_DOCUMENT TEXT_
----------------

Jean Oakes and I meet in prison, though thankfully neither of us is confined behind bars. A cheerful, round-faced woman in her late sixties, with metal-rimmed glasses, a calm, reassuring manner, and a ready laugh, she perfectly fills the role of grandmother. So it is fitting that she is employed in that capacity, as elder, or
kokhum,
at the Okimaw Ohci Healing Lodge, a minimum-security correctional institution for federally sentenced Aboriginal women. Opened in 1995, the lodge occupies a cluster of comfortable, low-rise buildings in a stand of poplars on the highest height of the Nekaneet reserve, fifteen minutes up the road from the band office. In case you're wondering, as I was, the lodge's website defines “healing for Aboriginal women” as “the opportunity through Aboriginal teachings, programs, spirituality and culture, to recover from histories of abuse, regain a sense of self-worth, gain skills and rebuild families.” Although Aboriginal women make up three percent of the Canadian population, they constitute thirty-two percent of federally sentenced female prisoners, a statistic that speaks to a history of suffering.

----------------

_EXCERPTED DATA_
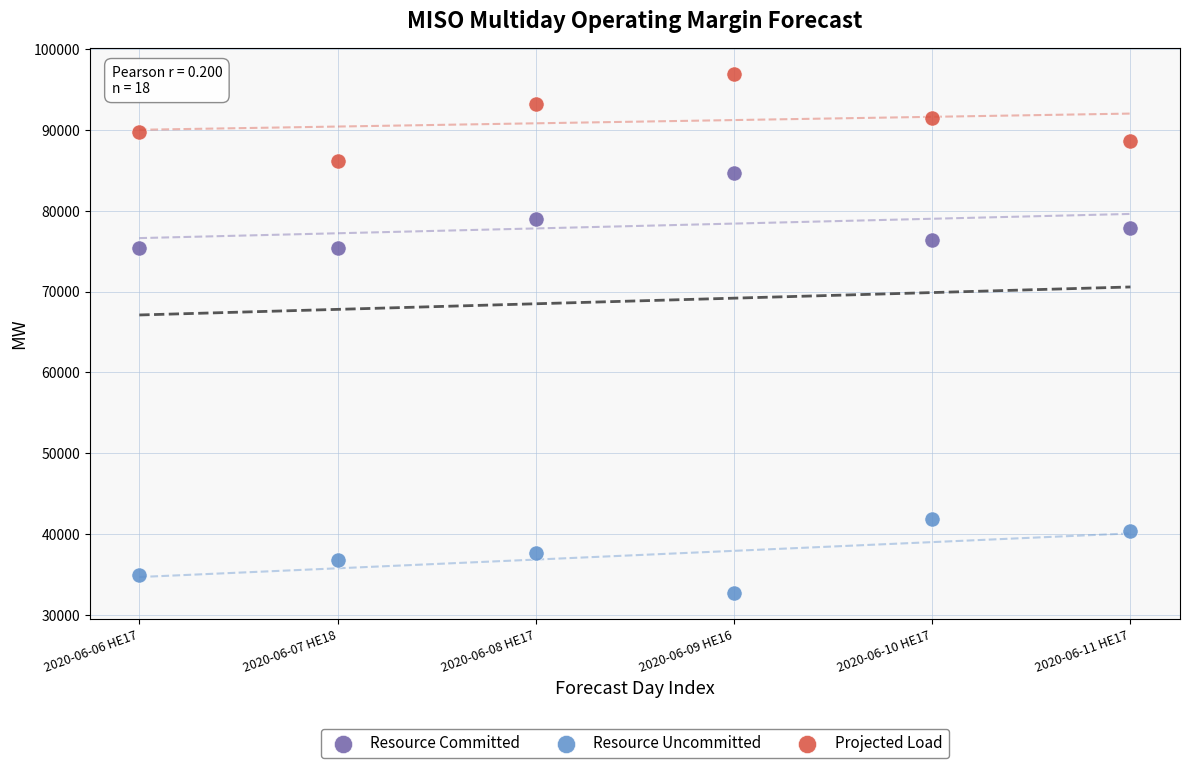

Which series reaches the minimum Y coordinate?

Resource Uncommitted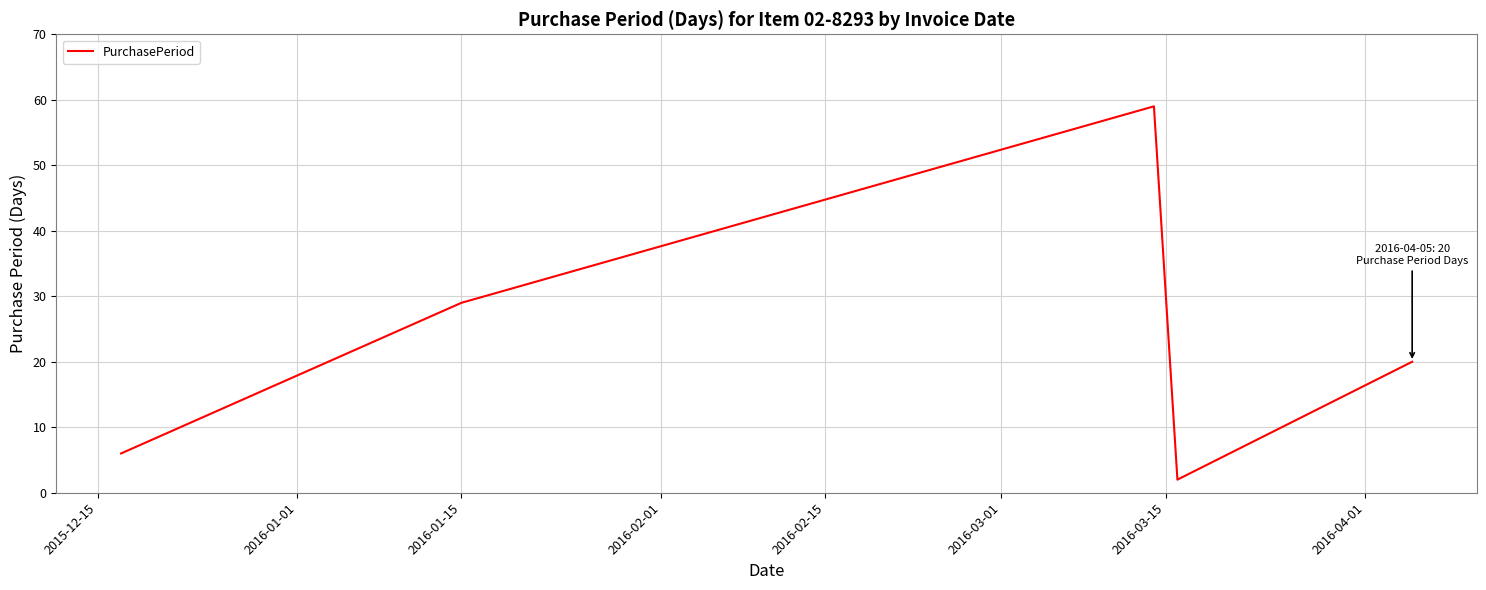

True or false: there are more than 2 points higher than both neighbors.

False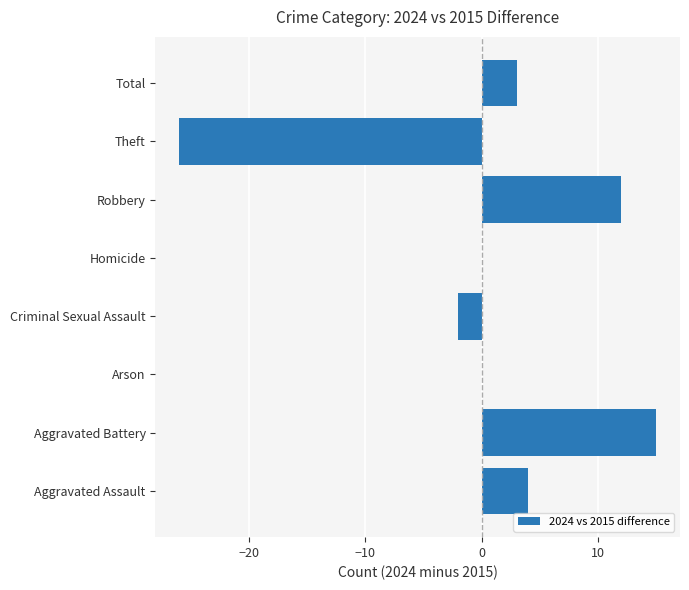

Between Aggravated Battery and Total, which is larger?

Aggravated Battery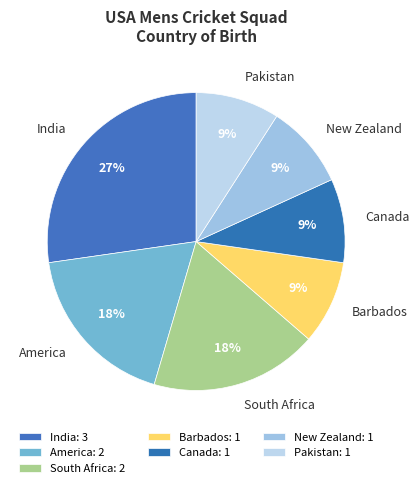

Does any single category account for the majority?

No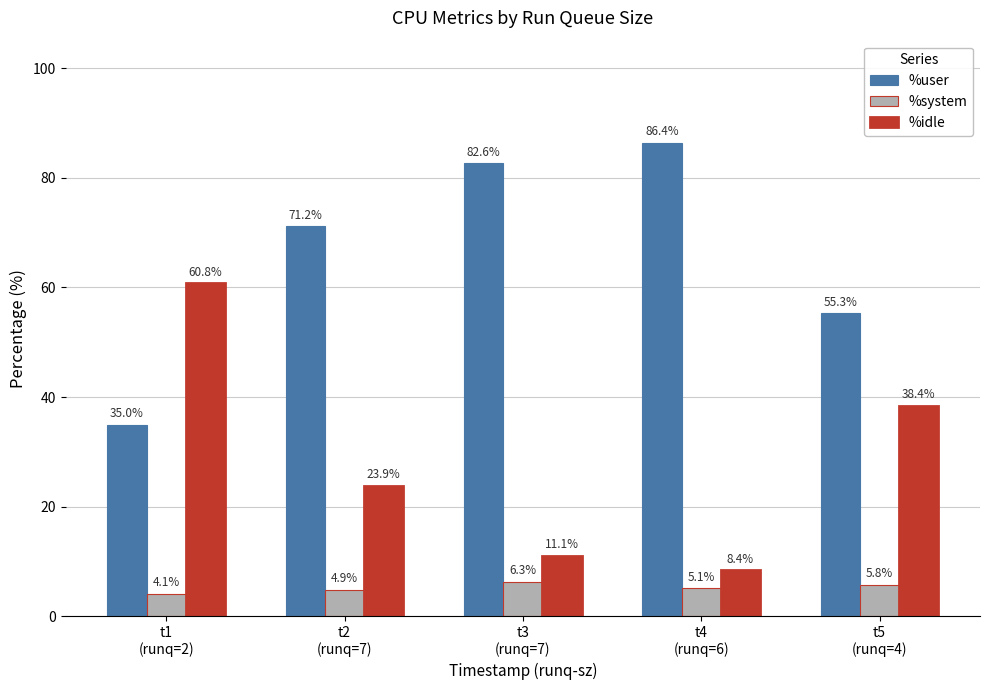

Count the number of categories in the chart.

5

----------------

_INSTRUCTIONS TO FOLLOW_
Carry on the text about the Okimaw Ohci Healing Lodge, starting right after its final sentence. The data has no connection to the text about the Okimaw Ohci Healing Lodge.

_WRITTEN ANSWER_
Following a chain of acquaintances that had begun with the band council, I had ended up being invited, first, to attend a Horse Dance ceremony on a grassy meadow just above the lodge—a bright swirl of sunlight, drumming hooves, and prayers—and, now, to look in on a program that has been designed to assist selected “residents” with their “healing journeys.” As each woman introduces herself in turn, she takes a moment either to reflect on a ceremony the group had held the day before or, even more poignantly, to grieve over the pain of being separated from her children. Just as the last of the tears is being dried away, the door edges open, and a short, grandmotherly figure slips in and sits down beside me.

“I was lucky I came from poor,” she says, by way of introducing herself. “It was good that time, no alcohol, no drugs. Everybody used to be helping one another.” Lucky to have been poor? That's not something you often hear. And when the class is adjourned for lunch, look at the way the “girls” crowd around her, teasing and asking for hugs. Might there be room for me inside that circle of affection?

A few weeks later, over an offering of tobacco—I'm learning!—I visit Kokhum Jean in her home (a neat white bungalow on a small knoll across from the band office) and do my best to explain why I've come. I tell her about arriving in Eastend and our old van and all the breakdowns and how, as we dangled from the umpteenth tow truck, we got the impression that something was telling us to stop and pay attention to where we were. I watch her out of the corner of my eye, in case she thinks I'm unhinged, but instead she looks pleased and nods in agreement.

“That is how we—.” She breaks off, as if she too is uncertain how much it is safe to divulge. “That means you are supposed to be here,” she continues. “This is your home.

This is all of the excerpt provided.